## Texto proporcionado:
Sin pretender seguir el camino que propone Lacan ni sacar conclusiones que se acerquen a las suyas —por ejemplo, al uso del término “heroico” para referirse a la resistencia a la tentación sacrificial, en el psicoanálisis, que yo no comparto, dado el tratamiento que le he dado al término en el apartado anterior—, considero que el texto ayuda a comprender cuál era realmente el conflicto abrahámico. Este era muy diferente del que experimentaba Antígona, debido a que la lucha entre el Dios de la promesa y el Dios de la ley no pertenece al mismo orden de la lucha de los dioses que avasalla a la joven —dioses de la familia y del Estado—. La diferencia con Abraham es clara y en el cristianismo se convierte en una diferencia esencial: la ley divina, en Jesucristo, es indistinguible de su humanización y realiza su propia transformación en promesa. Esa es la diferencia clave. Solo el Dios de la ley corresponde a los dioses de Antígona y Creonte. Por eso tampoco Antígona es libre frente a la ley, aun cuando su gesto nos dé esa impresión. “Su Dios” podría corresponder muy bien a ese que Lacan llama el Dios Oscuro.

## Ejercicios por resolver:
**1)** En el texto sobre Abraham y Antígona, ¿a qué dioses corresponde únicamente el Dios de la ley?
**2)** Por favor, prosigue el texto sobre Abraham y Antígona a partir de su última oración.

## Datos recopilados:
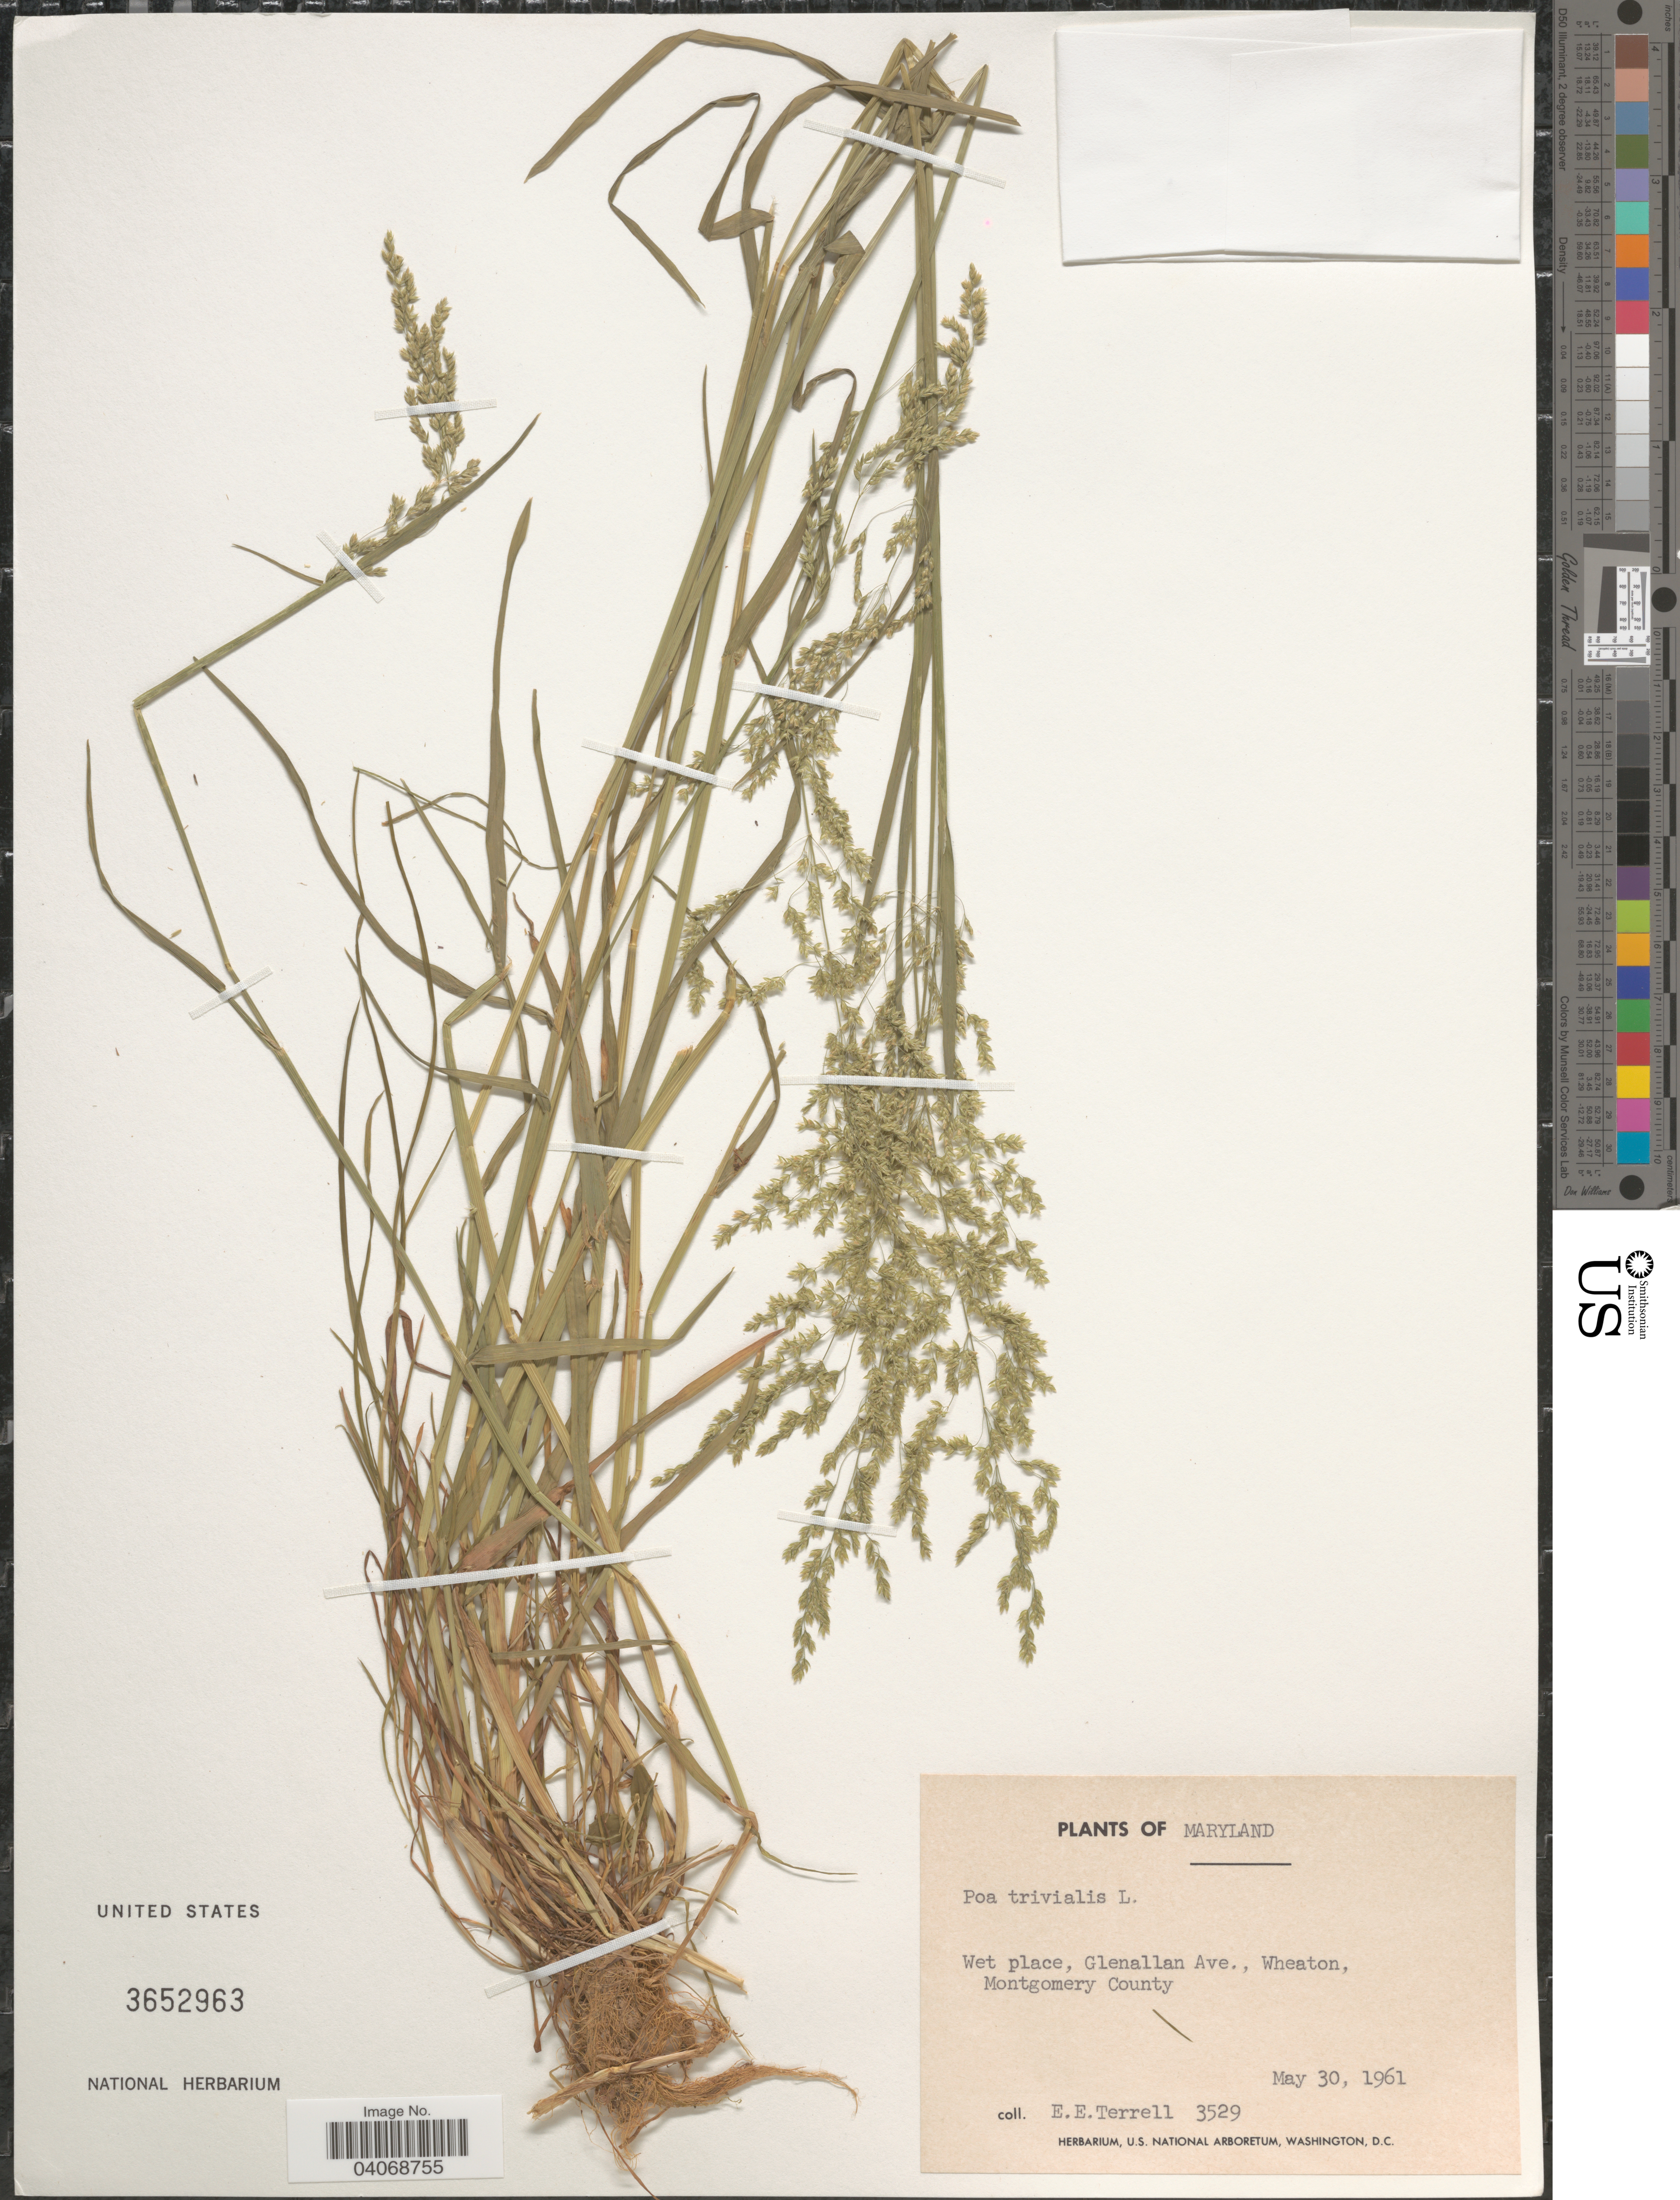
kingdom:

## Respuestas por ejercicio:
**1)** A los dioses de Antígona y Creonte.

**2)**
Por otra parte, la plenitud del gesto de Abraham es alcanzada en el gesto cristiano, que transforma nuestra relación con lo divino mediante el sacrificio de la misma sacrificialidad. El universalismo al que ya me he referido ataca el problema fundamental de toda “tentación sacrificial”, que reside en la acción que se realiza por el cumplimiento de la ley. No solo la ley de Creonte es sacrificada, sino la lógica misma de toda ley:

“La ‘desconexión’ [cristiana] supone en realidad una ‘muerte simbólica’: hay que ‘morir para la ley’ (San Pablo) que regula nuestra tradición, nuestra ‘sustancia’ social”[134].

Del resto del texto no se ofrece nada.